Full explanation of this project can be found here.

Prerequisite

  1. Python 3.7
  2. CUDA 10.1
  3. torch==1.5.1
  4. torchvision==0.6.1
  5. tensorflow>=1.15.4
  6. opencv-python
  7. dlib
  8. scipy==1.4.1
  9. tqdm
  10. imgaug
  11. torchmetrics
  12. pytorch-fid

Training

The script to train the model using FFHQ dataset is available at train.py. The config for running this script can be found at config/base.json and config/psfrgan/train.json.

Downsample Test Dataset

The script to generate low-resolution (LR) face images and ground truth high-resolution (HR) face images from 1024x1024 CelebAHQ dataset for testing purpose is available at downsample_psfrgan.py.
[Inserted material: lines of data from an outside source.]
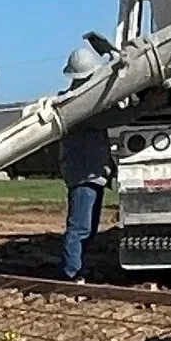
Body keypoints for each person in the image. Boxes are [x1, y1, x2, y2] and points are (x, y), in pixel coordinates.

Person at [57, 39, 116, 280]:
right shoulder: (77, 106)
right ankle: (72, 273)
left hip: (90, 174)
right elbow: (111, 119)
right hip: (84, 175)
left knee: (87, 228)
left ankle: (78, 267)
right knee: (79, 227)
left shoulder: (76, 100)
The config for running this script can be found at config/downsample.json.

Testing

The script to generate the predicted super-resolution (SR) face images is available at test_psfrgan.py. The config for running this script can be found at config/base.json and config/psfrgan/test.json.

Evaluation

The script to evaluate the predicted SR face images against ground truth HR face images is available at evaluate_psfrgan.py. The config for running this script can be found at config/evaluate.json. The script will produce PSNR, LPIPS, and SSIM score. To retrieve FID score, simply run python -m pytorch_fid <path/to/sr-folder> <path/to/hr-folder>.

Test your Own Image

The script to prepare your own test images from real LR face images is available at preprocess_psfrgan.py. This script will crop and align the real faces so that it is ready to be used to evaluate the model. The config for running this script is available at config/preprocess.json.